Texte de la page:

Le chapitre 2 aborde les concepts des représentations sociales, leur rôle et leurs fonctions dans l’interaction des groupes. Nous étudions le lien entre la représentation de soi et l’identité. La deuxième partie du chapitre est consacrée aux approches conceptuelles des stratégies identitaires. Dans cette partie nous analysons particulièrement la théorie de Camilleri qui propose les différents modèles des stratégies identitaires.

Le chapitre 3 s’intéresse aux formes des relations intergroupes et plus précisément aux phénomènes des interactions entre les groupes sociaux : discrimination, ethnocentrisme, stéréotypes et préjugés. Du point de vue socio-psychologique, nous étudions le rôle de conflit dans la construction identitaire des groupes. Nous exposons trois théories des relations intergroupes : celles de M. Sherif, de H. Tajfel et de J. –C. Turner. D’après ces auteurs, l’origine de la conflictualité intergroupes se repose sur le caractère compétitif de ces rapports ou sur le phénomène de la catégorisation. Sherif estime que l’hostilité intergroupes se produira là où des groupes déjà bien formés sont en interaction dans une situation compétitive ou réciproquement frustrante. Tandis que Tajfel et Turner croient que ce le phénomène de la catégorisation qui détermine le caractère des relations intergroupes lorsque des individus interagissent en tant que membres de catégories sociales. La catégorisation procède à la démarcation entre endogroupe et exogroupe. La théorie de l’identité sociale, s’intéresse aux motivations qui sous-tendent la formation des stéréotypes et des préjugés intergroupes (Tajfel, 1981 ; Tajfel et Turner, 1986). La deuxième, théorie de l’auto-catégorisation est plus générale et plus axée sur les processus cognitifs (Turner, 1987).

Le quatrième chapitre expose les concepts de culture dans les Sciences humaines. Nous commençons par la notion de culture dans le sens anthropologique et présentons deux approches fondamentales sur la culture : fonctionnaliste et culturaliste. Ensuite nous abordons différentes approches entre le psychisme et la culture constituant la base des recherches en Psychologie interculturelle : approche culturelle, transculturelle et interculturelle. Nous présentons l’approche interculturelle comme l’étude des contacts de cultures. Cette approche est peu appliquée au Kazakhstan où l’appartenance ethnique reste l’objet principal dans les études intergroupes. Nous critiquons les travaux des chercheurs kazakhstanais qui restent « prisonniers » de l’approche ethnographique soviétique car ils se concentrent sur l’ethnicité qui est envisagée comme la forme primordiale d’un groupe culturel. En effet, l’ethnographie soviétique fut considérée comme la seule science légitime pouvant s’occuper de l’étude de la diversité culturelle. Notre critique vise l’approche « marxiste » des chercheurs kazakhstanais, ignorant le rôle de contacts interculturels sur les processus de la construction identitaire des individus.

Entrées extraites:
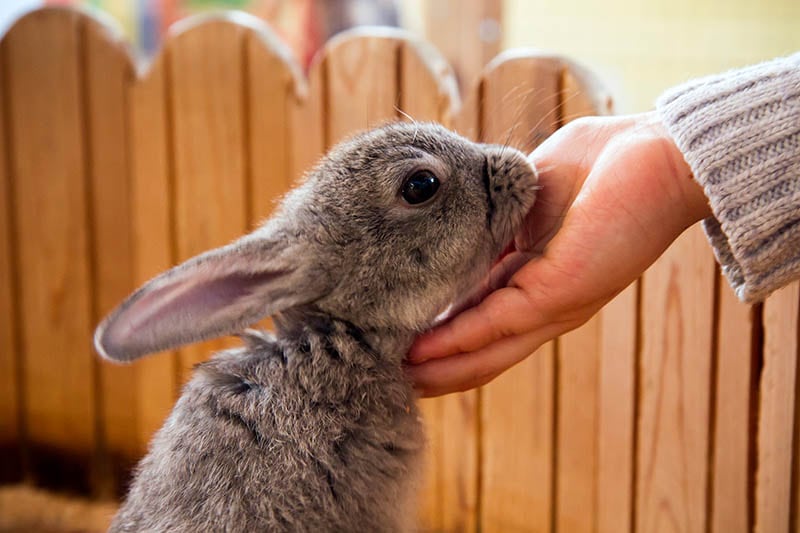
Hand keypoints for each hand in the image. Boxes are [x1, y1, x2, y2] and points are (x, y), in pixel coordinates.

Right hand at [406, 111, 711, 396]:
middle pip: (479, 351)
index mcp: (536, 278)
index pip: (478, 317)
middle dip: (433, 367)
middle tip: (385, 378)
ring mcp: (552, 304)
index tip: (395, 340)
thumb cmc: (607, 163)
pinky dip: (455, 340)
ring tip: (391, 378)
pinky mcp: (558, 293)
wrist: (663, 153)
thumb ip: (494, 213)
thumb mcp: (529, 192)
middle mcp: (543, 303)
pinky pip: (495, 323)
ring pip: (484, 351)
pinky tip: (420, 351)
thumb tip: (458, 218)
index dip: (439, 334)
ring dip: (437, 367)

Travail demandé: Traduisez en anglais cette phrase du texte : « Nous étudions le lien entre la représentation de soi et l’identité. » Les entrées n'ont aucun lien avec le texte.

Solution proposée: We study the link between self-representation and identity.